━━ SELECTED EXTRACT
Let’s consider lithium (Li) as an example. Lithium deposits are typically found in various types of rock formations. The most common rock types associated with Li deposits include:
- Pegmatites: These are intrusive igneous rocks formed from the crystallization of magma beneath the Earth's surface. Lithium-rich pegmatites are perhaps the most significant source of lithium. Spodumene and petalite, two lithium-bearing minerals, are commonly extracted from pegmatite formations.
- Brines: Lithium is also extracted from brine pools and salt flats, where it is concentrated over time through the evaporation of water. These brines are typically found in lake beds within basins, where lithium has been leached from volcanic rocks and concentrated by arid climatic conditions. The lithium-rich brine is pumped from the ground and processed to extract lithium salts. Famous examples include the Salar de Atacama in Chile and the Clayton Valley in Nevada, USA.
━━━━
◆ **PROMPT A**
According to the passage on lithium deposits, which two lithium-bearing minerals are commonly extracted from pegmatite formations?
━━ EXERCISE MATERIAL
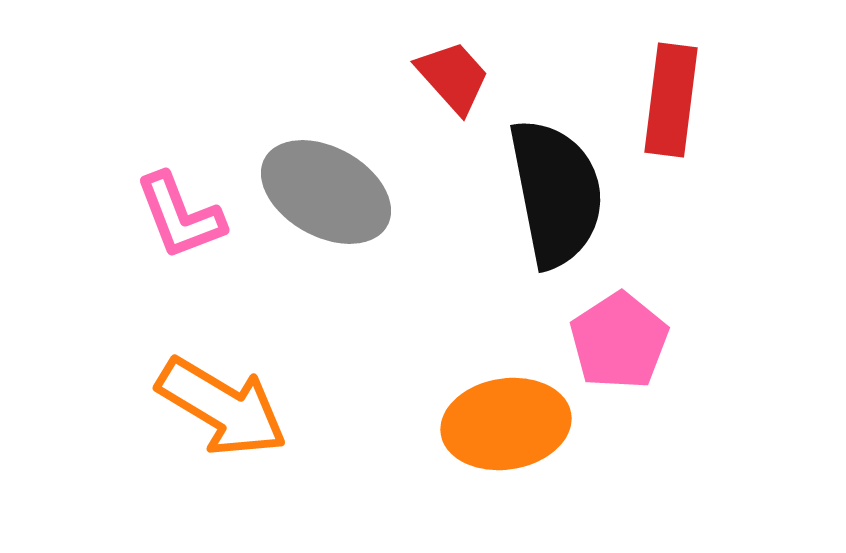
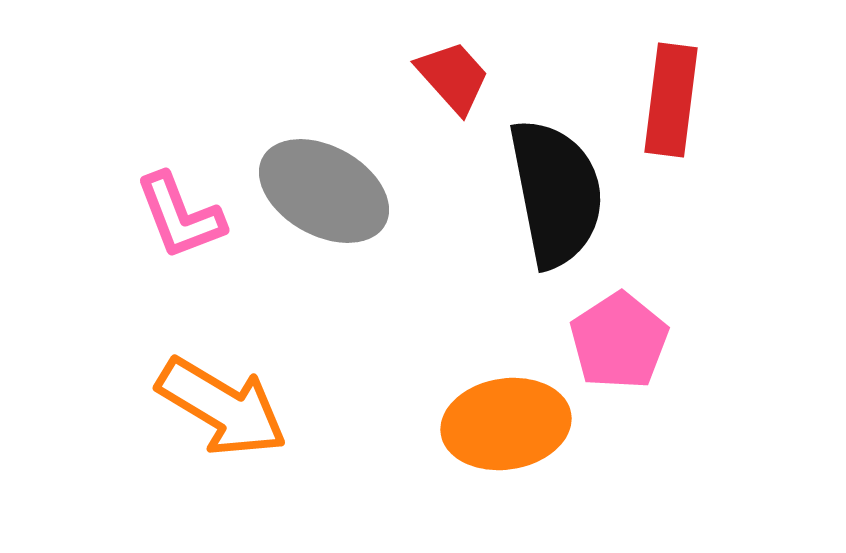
gray ellipse: moved 2 px left, 1 px up
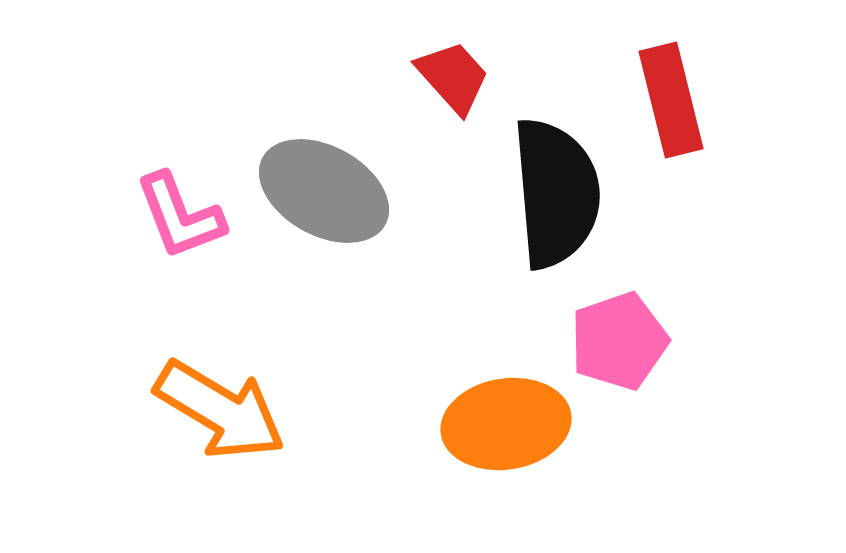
red rectangle: rotated 21 degrees counterclockwise
black semicircle: rotated 6 degrees clockwise
pink pentagon: rotated 14 degrees clockwise
orange arrow: moved 2 px left, 3 px down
━━━━
◆ **PROMPT B**
Please arrange the lines of the shape-change listing as a Markdown table with the columns Row and Line, numbering the rows in order. Leave out the picture lines and any blank lines.

◆ **RIGHT ANSWER A**
Spodumene and petalite.

◆ **RIGHT ANSWER B**
| Row | Line |
|---|---|
| 1 | gray ellipse: moved 2 px left, 1 px up |
| 2 | red rectangle: rotated 21 degrees counterclockwise |
| 3 | black semicircle: rotated 6 degrees clockwise |
| 4 | pink pentagon: rotated 14 degrees clockwise |
| 5 | orange arrow: moved 2 px left, 3 px down |